Nigel Walker

Personal information
- Full name: Nigel Stephen Walker
- Date of birth: 7 April 1959
- Place of birth: Gateshead, England
- Date of death: 2 February 2014 (aged 54)
- Height: 5 ft 10 in (1.78 m)
- Position(s): Midfielder

Youth career
- Whickham

Senior career*
- Years: Team / Apps / (Gls)
- 1977–1982: Newcastle United / 68 / (3)
- 1982: → Plymouth Argyle (loan) / 0 / (0)
- 1982: San Diego Sockers / 19 / (1)
- 1983: San Diego Sockers (indoor) / 2 / (0)
- 1983–1984: Crewe Alexandra / 20 / (5)
- 1983–1984: Sunderland / 1 / (0)
- 1984: → Blackpool (loan) / 10 / (3)
- 1984–1985: Chester City / 41 / (9)
- 1985–1987: Hartlepool United / 82 / (8)
- 1987–1992: Blyth Spartans
- 1992–????: Dunston Federation

= Nigel Walker (footballer) =

English footballer

Nigel Walker (7 April 1959 – 2 February 2014) was an English professional football midfielder. He played in The Football League for six clubs as well as the North American Soccer League and Major Indoor Soccer League. Walker's death, from cancer, at the age of 54 was reported on 2 February 2014. After football, Nigel was a teacher at Greencroft Business and Enterprise Community School.

==Playing career==
Walker began his career on the books of non-league side Whickham. He turned professional with Newcastle United in July 1977, making his debut in a 1–1 draw with Bristol City in Football League Division One. His first goal arrived the following season against Leicester City. After 81 first-team appearances, Walker departed for the United States of America to play for the San Diego Sockers in the North American Soccer League in 1982. Earlier in the season he had joined Plymouth Argyle but returned to Newcastle without making any first-team appearances. At the end of the 1982 NASL season, the Sockers entered the Major Indoor Soccer League for the 1982–1983 season. Walker played two games for the Sockers in the MISL before returning to England.

In January 1983 Walker returned to England when he joined Division Four side Crewe Alexandra on non-contract terms. The following summer saw him move back to the north-east with Sunderland, but his only first-team outing was a substitute appearance against Watford at Roker Park. He spent time on loan with Blackpool in the closing stages of the 1983–84 season.

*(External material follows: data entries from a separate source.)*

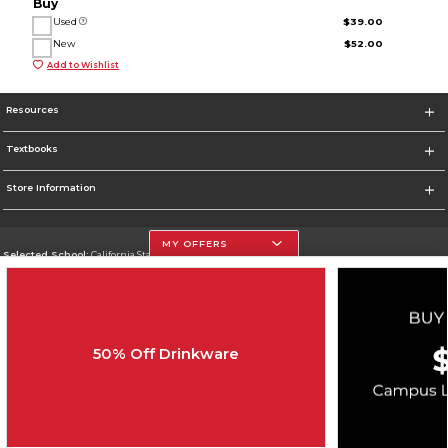
Buy
Used
$39.00
New
$52.00
Add to Wishlist
Resources
Textbooks
Store Information
MY OFFERS
Selected School:
California State University, Northridge
Change School
Go To http://www.csun.edu
50% Off Drinkware
Corporate Information
Terms of Use
Privacy Policy
Careers
Site Map
Do Not Sell My Info - CA only
Cookie List
Accessibility
Cookie Preference Policy
Copyright ©2026 Follett Higher Education Group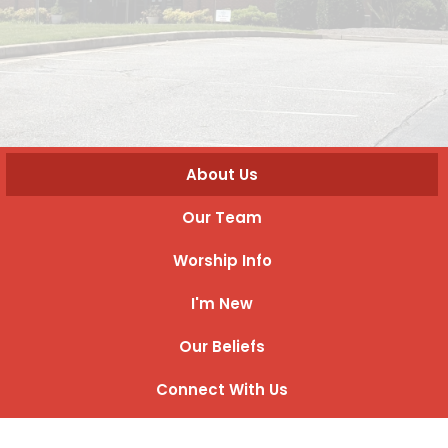
About Us
Our Team
Worship Info
I'm New
Our Beliefs
Connect With Us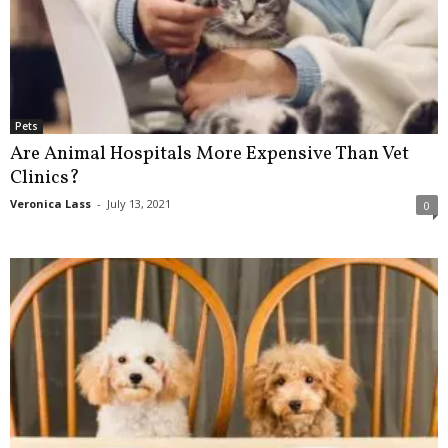
Pets
Are Animal Hospitals More Expensive Than Vet
Clinics?
Veronica Lass
-
July 13, 2021
0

Walker moved to Chester City in July 1984, making his debut on the opening day of the new season against Scunthorpe United. He went on to score a derby winner from the penalty spot against Wrexham and a hat-trick via his left foot, right foot and head in a 4–4 draw against Swindon Town in May 1985. At the end of the campaign he opted to move to fellow Division Four side Hartlepool United, where he played for two years.

In 1987 Walker joined non-league side Blyth Spartans, where he played for five years before joining Dunston Federation. Outside football he gained a first class honours degree in computing from Newcastle Polytechnic and became a maths teacher at Greencroft Business and Enterprise Community School in Annfield Plain.